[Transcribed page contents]

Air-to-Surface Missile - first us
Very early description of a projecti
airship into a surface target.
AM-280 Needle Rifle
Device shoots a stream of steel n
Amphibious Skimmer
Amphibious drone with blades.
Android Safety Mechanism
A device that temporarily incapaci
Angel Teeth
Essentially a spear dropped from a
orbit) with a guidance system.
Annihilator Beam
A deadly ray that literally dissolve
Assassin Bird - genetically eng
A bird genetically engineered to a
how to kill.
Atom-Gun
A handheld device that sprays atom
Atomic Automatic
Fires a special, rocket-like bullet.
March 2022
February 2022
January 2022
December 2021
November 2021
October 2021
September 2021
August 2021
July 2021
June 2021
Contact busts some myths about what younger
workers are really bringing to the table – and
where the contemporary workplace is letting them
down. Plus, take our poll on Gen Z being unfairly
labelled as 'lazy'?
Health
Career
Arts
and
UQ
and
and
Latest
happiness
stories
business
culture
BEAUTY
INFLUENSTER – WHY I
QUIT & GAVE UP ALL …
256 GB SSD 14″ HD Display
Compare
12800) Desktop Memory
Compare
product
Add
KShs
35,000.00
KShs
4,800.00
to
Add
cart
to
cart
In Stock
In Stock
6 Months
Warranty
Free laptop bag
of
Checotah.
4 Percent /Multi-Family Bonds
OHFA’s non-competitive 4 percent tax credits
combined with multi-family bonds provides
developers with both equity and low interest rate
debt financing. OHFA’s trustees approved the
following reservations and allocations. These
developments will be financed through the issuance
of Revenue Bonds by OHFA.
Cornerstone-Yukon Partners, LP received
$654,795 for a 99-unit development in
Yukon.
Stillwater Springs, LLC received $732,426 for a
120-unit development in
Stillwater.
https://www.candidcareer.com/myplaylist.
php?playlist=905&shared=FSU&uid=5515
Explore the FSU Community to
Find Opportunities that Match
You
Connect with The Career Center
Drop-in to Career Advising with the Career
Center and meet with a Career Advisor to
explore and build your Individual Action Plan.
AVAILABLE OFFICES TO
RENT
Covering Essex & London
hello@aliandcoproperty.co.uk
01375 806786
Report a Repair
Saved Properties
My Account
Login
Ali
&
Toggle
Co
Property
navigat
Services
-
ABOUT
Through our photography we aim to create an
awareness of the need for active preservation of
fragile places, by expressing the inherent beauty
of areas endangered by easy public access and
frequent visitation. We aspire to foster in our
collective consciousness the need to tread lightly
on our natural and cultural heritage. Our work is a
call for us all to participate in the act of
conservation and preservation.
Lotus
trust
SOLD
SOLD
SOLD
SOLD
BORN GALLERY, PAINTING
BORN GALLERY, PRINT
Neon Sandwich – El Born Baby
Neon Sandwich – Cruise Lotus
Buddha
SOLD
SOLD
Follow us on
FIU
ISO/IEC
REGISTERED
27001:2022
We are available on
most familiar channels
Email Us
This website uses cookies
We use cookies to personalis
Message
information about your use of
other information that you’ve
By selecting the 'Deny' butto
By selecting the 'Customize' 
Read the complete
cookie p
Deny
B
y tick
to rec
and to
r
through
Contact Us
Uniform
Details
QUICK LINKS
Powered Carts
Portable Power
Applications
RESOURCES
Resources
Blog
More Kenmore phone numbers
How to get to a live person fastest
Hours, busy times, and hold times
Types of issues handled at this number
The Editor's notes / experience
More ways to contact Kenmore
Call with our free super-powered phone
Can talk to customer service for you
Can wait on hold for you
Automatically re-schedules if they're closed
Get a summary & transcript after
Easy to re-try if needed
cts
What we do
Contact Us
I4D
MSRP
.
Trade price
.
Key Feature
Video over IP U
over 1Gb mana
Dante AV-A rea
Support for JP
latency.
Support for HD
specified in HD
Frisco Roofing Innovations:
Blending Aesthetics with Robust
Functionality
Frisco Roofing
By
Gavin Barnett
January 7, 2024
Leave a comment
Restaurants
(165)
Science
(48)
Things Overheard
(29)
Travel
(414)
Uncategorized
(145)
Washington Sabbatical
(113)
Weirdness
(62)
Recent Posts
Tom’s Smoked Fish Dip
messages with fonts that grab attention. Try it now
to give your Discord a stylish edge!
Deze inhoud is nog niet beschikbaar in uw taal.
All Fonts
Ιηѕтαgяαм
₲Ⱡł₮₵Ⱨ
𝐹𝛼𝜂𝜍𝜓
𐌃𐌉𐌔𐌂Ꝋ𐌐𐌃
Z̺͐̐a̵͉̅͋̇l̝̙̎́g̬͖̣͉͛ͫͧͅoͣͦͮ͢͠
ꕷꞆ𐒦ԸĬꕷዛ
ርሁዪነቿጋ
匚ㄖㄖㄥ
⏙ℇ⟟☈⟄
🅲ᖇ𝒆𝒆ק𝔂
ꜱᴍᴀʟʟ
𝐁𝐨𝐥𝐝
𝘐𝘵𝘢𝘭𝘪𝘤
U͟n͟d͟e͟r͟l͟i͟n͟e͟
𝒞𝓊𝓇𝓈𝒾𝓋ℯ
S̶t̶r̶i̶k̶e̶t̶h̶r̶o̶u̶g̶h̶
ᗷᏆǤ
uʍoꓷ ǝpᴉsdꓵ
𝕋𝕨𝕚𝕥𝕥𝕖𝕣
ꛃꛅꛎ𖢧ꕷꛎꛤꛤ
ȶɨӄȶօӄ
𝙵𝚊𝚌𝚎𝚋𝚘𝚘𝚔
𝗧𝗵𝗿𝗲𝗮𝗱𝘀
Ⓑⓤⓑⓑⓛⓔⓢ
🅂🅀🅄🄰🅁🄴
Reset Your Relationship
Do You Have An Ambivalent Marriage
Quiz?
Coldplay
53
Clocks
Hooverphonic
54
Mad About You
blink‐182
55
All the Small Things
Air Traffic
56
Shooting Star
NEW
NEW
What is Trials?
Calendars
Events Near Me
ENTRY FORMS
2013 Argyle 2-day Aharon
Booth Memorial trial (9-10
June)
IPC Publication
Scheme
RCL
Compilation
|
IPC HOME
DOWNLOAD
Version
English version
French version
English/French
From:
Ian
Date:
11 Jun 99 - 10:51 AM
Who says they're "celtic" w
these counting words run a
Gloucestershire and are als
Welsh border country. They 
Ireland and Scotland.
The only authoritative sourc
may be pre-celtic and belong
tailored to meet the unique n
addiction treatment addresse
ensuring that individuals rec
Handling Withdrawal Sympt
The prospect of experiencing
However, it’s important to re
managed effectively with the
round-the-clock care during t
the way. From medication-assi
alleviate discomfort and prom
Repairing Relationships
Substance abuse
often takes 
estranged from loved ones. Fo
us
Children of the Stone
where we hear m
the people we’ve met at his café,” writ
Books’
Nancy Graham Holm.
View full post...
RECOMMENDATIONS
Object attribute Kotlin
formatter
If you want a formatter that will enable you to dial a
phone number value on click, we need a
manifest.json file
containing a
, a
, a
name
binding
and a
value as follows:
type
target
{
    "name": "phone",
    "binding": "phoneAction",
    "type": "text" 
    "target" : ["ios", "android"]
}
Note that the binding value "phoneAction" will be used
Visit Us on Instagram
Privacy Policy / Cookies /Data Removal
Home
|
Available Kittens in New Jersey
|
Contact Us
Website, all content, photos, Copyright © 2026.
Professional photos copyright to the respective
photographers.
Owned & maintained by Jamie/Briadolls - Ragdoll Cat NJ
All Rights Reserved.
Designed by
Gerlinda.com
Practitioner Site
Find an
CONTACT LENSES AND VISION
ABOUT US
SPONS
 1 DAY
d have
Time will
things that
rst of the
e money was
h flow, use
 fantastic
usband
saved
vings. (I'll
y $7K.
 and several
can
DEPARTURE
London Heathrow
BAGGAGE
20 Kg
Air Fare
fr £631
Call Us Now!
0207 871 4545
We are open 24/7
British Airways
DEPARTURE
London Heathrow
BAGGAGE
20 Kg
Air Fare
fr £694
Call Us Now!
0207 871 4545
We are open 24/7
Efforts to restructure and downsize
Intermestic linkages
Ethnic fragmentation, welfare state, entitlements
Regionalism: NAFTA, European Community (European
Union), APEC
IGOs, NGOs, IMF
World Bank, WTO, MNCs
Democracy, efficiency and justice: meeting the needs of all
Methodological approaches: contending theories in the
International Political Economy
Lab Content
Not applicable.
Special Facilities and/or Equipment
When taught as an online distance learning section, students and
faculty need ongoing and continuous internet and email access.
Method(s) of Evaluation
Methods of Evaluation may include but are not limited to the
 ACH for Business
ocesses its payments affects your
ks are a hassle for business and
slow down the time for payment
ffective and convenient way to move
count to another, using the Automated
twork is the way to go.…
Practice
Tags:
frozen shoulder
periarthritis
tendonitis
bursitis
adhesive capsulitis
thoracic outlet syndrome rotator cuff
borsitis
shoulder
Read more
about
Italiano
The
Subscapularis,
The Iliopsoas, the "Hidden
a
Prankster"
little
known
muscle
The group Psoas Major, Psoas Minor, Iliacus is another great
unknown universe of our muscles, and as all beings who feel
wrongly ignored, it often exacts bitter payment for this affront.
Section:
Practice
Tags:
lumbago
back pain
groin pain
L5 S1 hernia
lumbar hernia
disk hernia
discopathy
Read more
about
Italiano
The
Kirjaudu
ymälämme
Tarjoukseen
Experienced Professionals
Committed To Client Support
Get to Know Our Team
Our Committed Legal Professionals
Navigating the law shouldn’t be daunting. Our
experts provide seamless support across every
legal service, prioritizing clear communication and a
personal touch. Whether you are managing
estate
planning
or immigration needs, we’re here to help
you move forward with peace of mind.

→ **Exercise directions**: Copy all the lines from the data above that hold the word "phoneAction".

→ **Completed exercise**:
    "binding": "phoneAction",
Note that the binding value "phoneAction" will be used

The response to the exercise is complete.